Dr. Shapiro is the physician who’s heading up the islet transplant team and the stem cell transplant team. He’s a physician at the university. He deals primarily with transplants now but about 20 years ago got heavily into diabetes research. I met with Shapiro’s team. They talk about what they’re doing, is they’re taking stem cells that are programmed to turn into beta cells. Beta cells are the cells in the pancreas that create insulin.
With Type 1 diabetics, our antibodies, our immune system starts attacking beta cells and eventually kills them off. We can’t produce insulin. You’re now a Type 1 diabetic. What they’re doing is, they’re taking stem cells that are programmed to become beta cells. They’re putting them in protective containers and putting them just under the skin in our [bodies]. And I had two small ones in my arm, four small ones in the front of my abdomen, and two larger ones in my flank.
Then the next few months, over a three-month period, they took six of them out. So it was five more surgeries. They took the ones out in my arm and my abdomen so they could find out exactly how they’re reacting in my body. Is my body attacking it? Have they been damaged? Have they changed in structure at all? And are the stem cells in them still alive? If they are, are they starting to turn into beta cells? Is it working?
And they’ve taken the research, and although we’re dealing with infinitesimal amounts of cells, from what I understand, to some degree many of them are turning into beta cells and insulin-producing cells. So they are getting some positive research with this.
I was excited to get involved in this for a couple of reasons. One: I’ll be honest, any chance that there might be a cure out there around the corner, I’m excited to be a part of. Even getting a few weeks would be amazing. I knew going in, the likelihood that this phase would… likely that wouldn’t happen. But this was the first kick-off phase. This is the safety study, and what this allows them to do is find out, is this something that could potentially work in diabetics?

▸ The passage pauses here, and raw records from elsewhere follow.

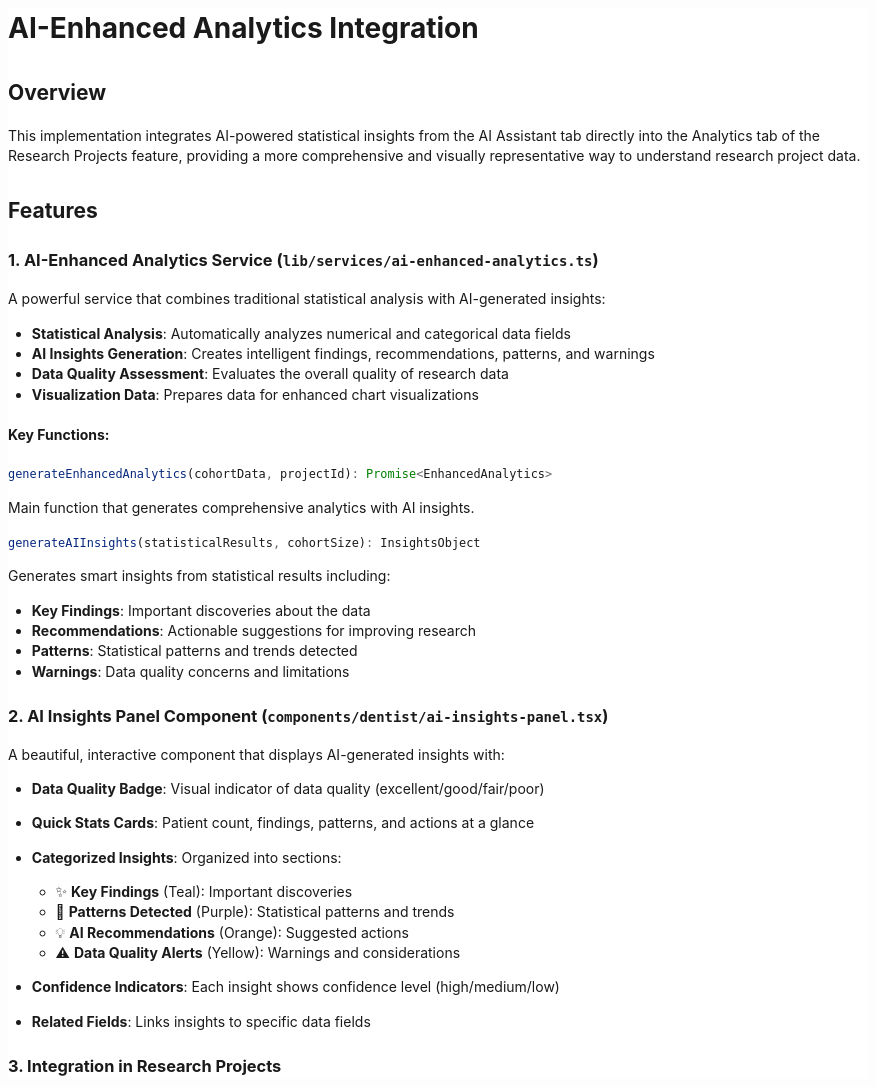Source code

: # AI-Enhanced Analytics Integration

## Overview

This implementation integrates AI-powered statistical insights from the AI Assistant tab directly into the Analytics tab of the Research Projects feature, providing a more comprehensive and visually representative way to understand research project data.

## Features

### 1. **AI-Enhanced Analytics Service** (`lib/services/ai-enhanced-analytics.ts`)

A powerful service that combines traditional statistical analysis with AI-generated insights:

- **Statistical Analysis**: Automatically analyzes numerical and categorical data fields
- **AI Insights Generation**: Creates intelligent findings, recommendations, patterns, and warnings
- **Data Quality Assessment**: Evaluates the overall quality of research data
- **Visualization Data**: Prepares data for enhanced chart visualizations

#### Key Functions:

```typescript
generateEnhancedAnalytics(cohortData, projectId): Promise<EnhancedAnalytics>
```
Main function that generates comprehensive analytics with AI insights.

```typescript
generateAIInsights(statisticalResults, cohortSize): InsightsObject
```
Generates smart insights from statistical results including:
- **Key Findings**: Important discoveries about the data
- **Recommendations**: Actionable suggestions for improving research
- **Patterns**: Statistical patterns and trends detected
- **Warnings**: Data quality concerns and limitations

### 2. **AI Insights Panel Component** (`components/dentist/ai-insights-panel.tsx`)

A beautiful, interactive component that displays AI-generated insights with:

- **Data Quality Badge**: Visual indicator of data quality (excellent/good/fair/poor)
- **Quick Stats Cards**: Patient count, findings, patterns, and actions at a glance
- **Categorized Insights**: Organized into sections:
  - ✨ **Key Findings** (Teal): Important discoveries
  - 🧠 **Patterns Detected** (Purple): Statistical patterns and trends
  - 💡 **AI Recommendations** (Orange): Suggested actions
  - ⚠️ **Data Quality Alerts** (Yellow): Warnings and considerations

- **Confidence Indicators**: Each insight shows confidence level (high/medium/low)
- **Related Fields**: Links insights to specific data fields

### 3. **Integration in Research Projects**
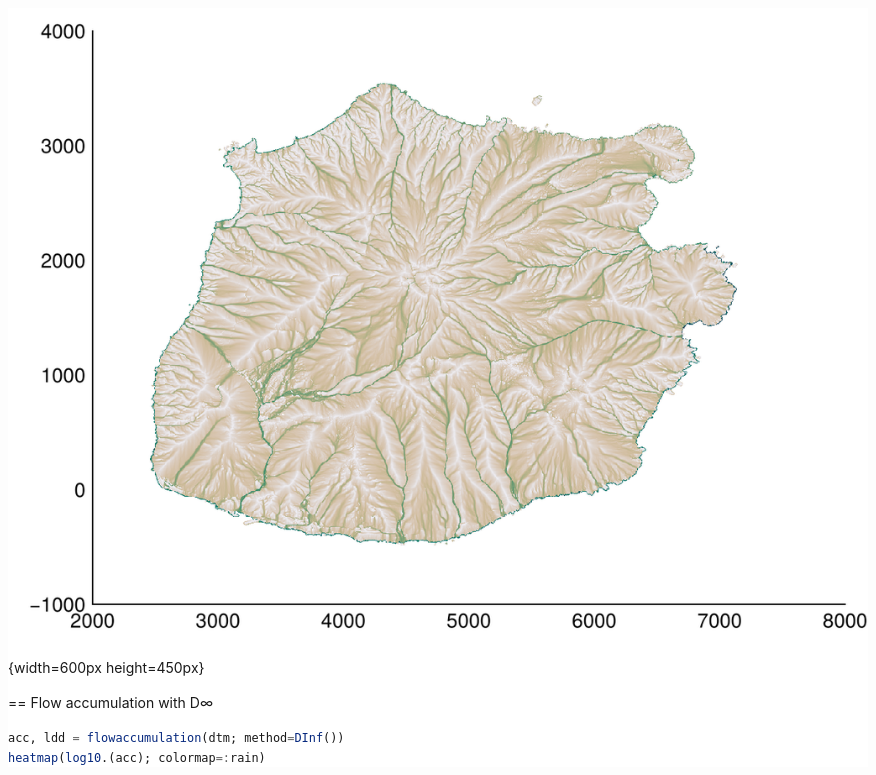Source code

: ![](lvwnabj.png){width=600px height=450px}

== Flow accumulation with D∞

```julia
acc, ldd = flowaccumulation(dtm; method=DInf())
heatmap(log10.(acc); colormap=:rain)
```
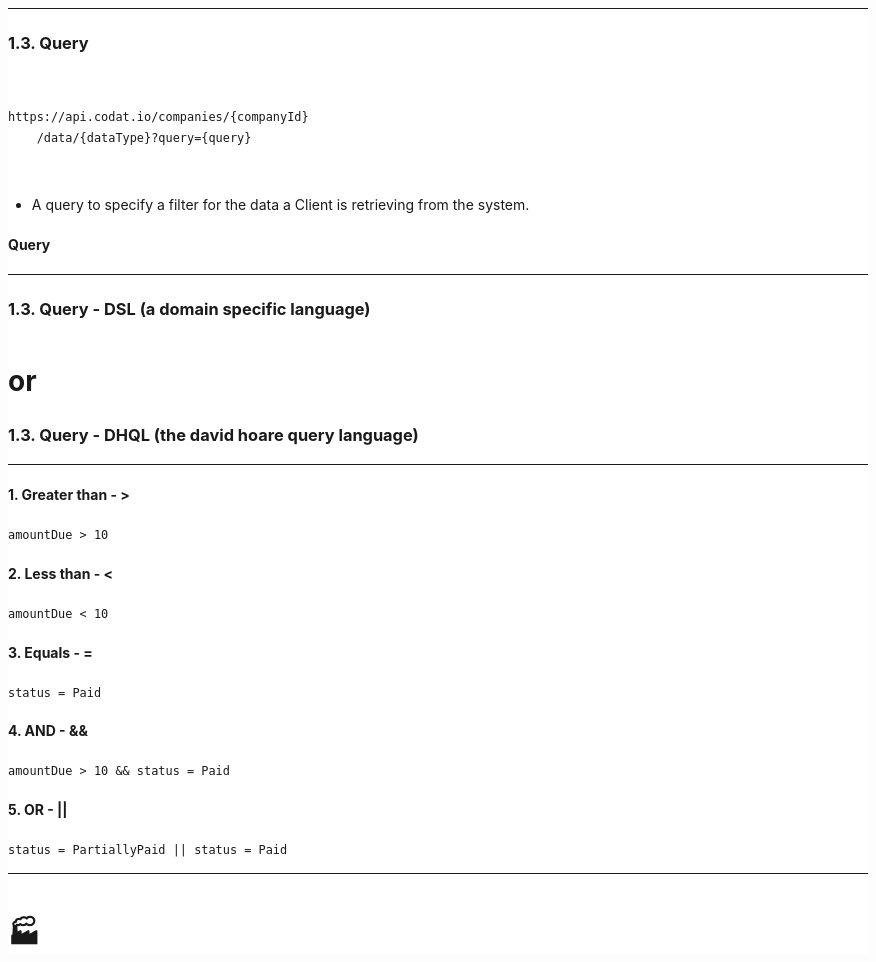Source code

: </div>

---

### 1.3. Query

</br>

```
https://api.codat.io/companies/{companyId}
    /data/{dataType}?query={query}
```

</br>

<div style="text-align:left">

- A query to specify a filter for the data a Client is retrieving from the system.

</div>

#### Query

---

### 1.3. Query - DSL (a domain specific language)

# or

### 1.3. Query - DHQL (the david hoare query language)

---

#### 1. Greater than - >

`amountDue > 10`

#### 2. Less than - <

`amountDue < 10`

#### 3. Equals - =

`status = Paid`

#### 4. AND - &&

`amountDue > 10 && status = Paid`

#### 5. OR - ||

`status = PartiallyPaid || status = Paid`

***

# 🏭

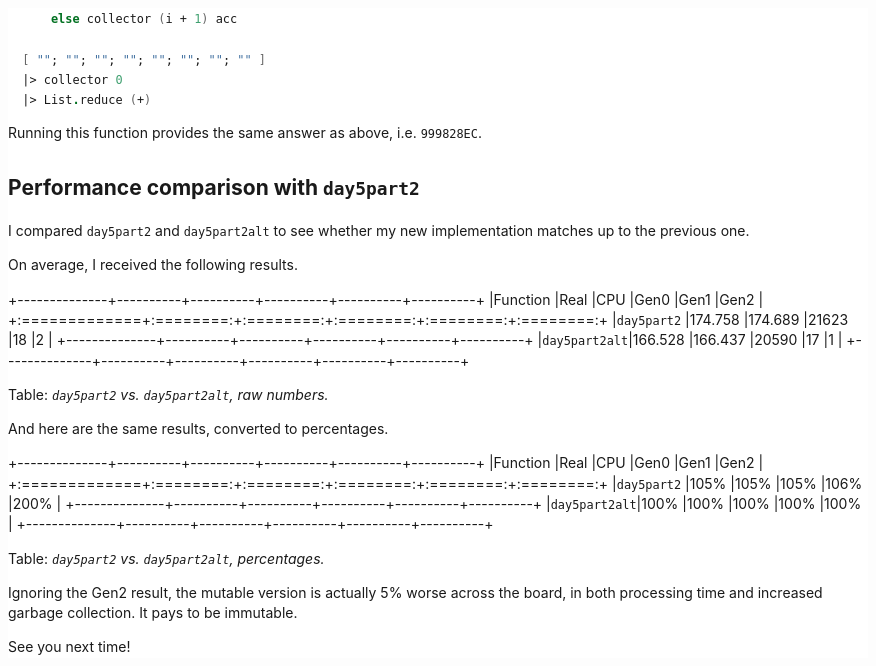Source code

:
 ```fsharp
      else collector (i + 1) acc

  [ ""; ""; ""; ""; ""; ""; ""; "" ]
  |> collector 0
  |> List.reduce (+)
```

Running this function provides the same answer as above, i.e. `999828EC`.

## Performance comparison with `day5part2`

I compared `day5part2` and `day5part2alt` to see whether my new implementation matches up to the previous one.

On average, I received the following results.

+--------------+----------+----------+----------+----------+----------+
|Function      |Real      |CPU       |Gen0      |Gen1      |Gen2      |
+:=============+:========:+:========:+:========:+:========:+:========:+
|`day5part2`   |174.758   |174.689   |21623     |18        |2         |
+--------------+----------+----------+----------+----------+----------+
|`day5part2alt`|166.528   |166.437   |20590     |17        |1         |
+--------------+----------+----------+----------+----------+----------+

Table: _`day5part2` vs. `day5part2alt`, raw numbers._

And here are the same results, converted to percentages.

+--------------+----------+----------+----------+----------+----------+
|Function      |Real      |CPU       |Gen0      |Gen1      |Gen2      |
+:=============+:========:+:========:+:========:+:========:+:========:+
|`day5part2`   |105%      |105%      |105%      |106%      |200%      |
+--------------+----------+----------+----------+----------+----------+
|`day5part2alt`|100%      |100%      |100%      |100%      |100%      |
+--------------+----------+----------+----------+----------+----------+

Table: _`day5part2` vs. `day5part2alt`, percentages._

Ignoring the Gen2 result, the mutable version is actually 5% worse across the board, in both processing time and increased garbage collection.  It pays to be immutable.

See you next time!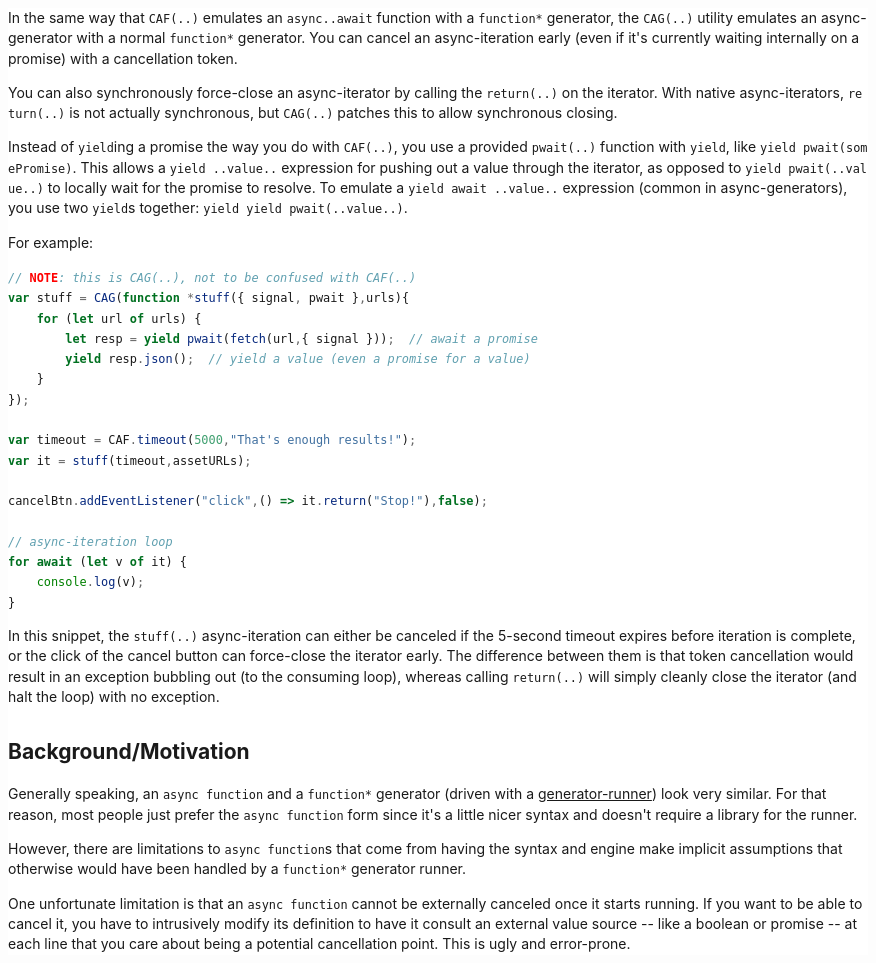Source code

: In the same way that `CAF(..)` emulates an `async..await` function with a `function*` generator, the `CAG(..)` utility emulates an async-generator with a normal `function*` generator. You can cancel an async-iteration early (even if it's currently waiting internally on a promise) with a cancellation token.

You can also synchronously force-close an async-iterator by calling the `return(..)` on the iterator. With native async-iterators, `return(..)` is not actually synchronous, but `CAG(..)` patches this to allow synchronous closing.

Instead of `yield`ing a promise the way you do with `CAF(..)`, you use a provided `pwait(..)` function with `yield`, like `yield pwait(somePromise)`. This allows a `yield ..value..` expression for pushing out a value through the iterator, as opposed to `yield pwait(..value..)` to locally wait for the promise to resolve. To emulate a `yield await ..value..` expression (common in async-generators), you use two `yield`s together: `yield yield pwait(..value..)`.

For example:

```js
// NOTE: this is CAG(..), not to be confused with CAF(..)
var stuff = CAG(function *stuff({ signal, pwait },urls){
    for (let url of urls) {
        let resp = yield pwait(fetch(url,{ signal }));  // await a promise
        yield resp.json();  // yield a value (even a promise for a value)
    }
});

var timeout = CAF.timeout(5000,"That's enough results!");
var it = stuff(timeout,assetURLs);

cancelBtn.addEventListener("click",() => it.return("Stop!"),false);

// async-iteration loop
for await (let v of it) {
    console.log(v);
}
```

In this snippet, the `stuff(..)` async-iteration can either be canceled if the 5-second timeout expires before iteration is complete, or the click of the cancel button can force-close the iterator early. The difference between them is that token cancellation would result in an exception bubbling out (to the consuming loop), whereas calling `return(..)` will simply cleanly close the iterator (and halt the loop) with no exception.

## Background/Motivation

Generally speaking, an `async function` and a `function*` generator (driven with a [generator-runner](https://github.com/getify/You-Dont-Know-JS/blob/1st-ed/async%20%26%20performance/ch4.md#promise-aware-generator-runner)) look very similar. For that reason, most people just prefer the `async function` form since it's a little nicer syntax and doesn't require a library for the runner.

However, there are limitations to `async function`s that come from having the syntax and engine make implicit assumptions that otherwise would have been handled by a `function*` generator runner.

One unfortunate limitation is that an `async function` cannot be externally canceled once it starts running. If you want to be able to cancel it, you have to intrusively modify its definition to have it consult an external value source -- like a boolean or promise -- at each line that you care about being a potential cancellation point. This is ugly and error-prone.
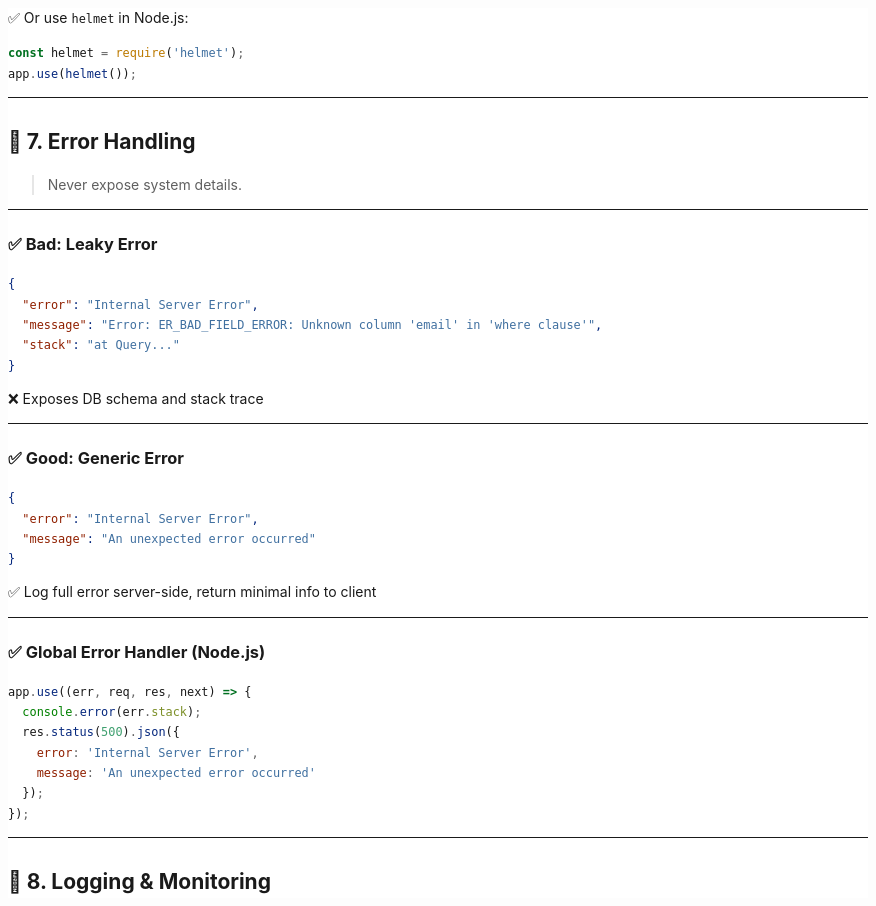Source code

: ✅ Or use `helmet` in Node.js:
```js
const helmet = require('helmet');
app.use(helmet());
```

---

## 🔹 7. Error Handling

> Never expose system details.

---

### ✅ Bad: Leaky Error
```json
{
  "error": "Internal Server Error",
  "message": "Error: ER_BAD_FIELD_ERROR: Unknown column 'email' in 'where clause'",
  "stack": "at Query..."
}
```

❌ Exposes DB schema and stack trace

---

### ✅ Good: Generic Error
```json
{
  "error": "Internal Server Error",
  "message": "An unexpected error occurred"
}
```

✅ Log full error server-side, return minimal info to client

---

### ✅ Global Error Handler (Node.js)
```js
app.use((err, req, res, next) => {
  console.error(err.stack);
  res.status(500).json({ 
    error: 'Internal Server Error',
    message: 'An unexpected error occurred'
  });
});
```

---

## 🔹 8. Logging & Monitoring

And with this research they can go on to phase 2, phase 3, and eventually, hopefully, cure diabetes with this. And it was just exciting to be a part of that, that maybe down the road they’ll have a cure for it, and I actually helped play even a small role in.
So I would say to anyone on the fence about this: go and meet with the team. Talk to them. Find out more about it. Talk to Shapiro’s team. Get my contact [information]; reach out to me. I’m happy to talk to you. I think it’s a great opportunity to really further the potential curing of diabetes.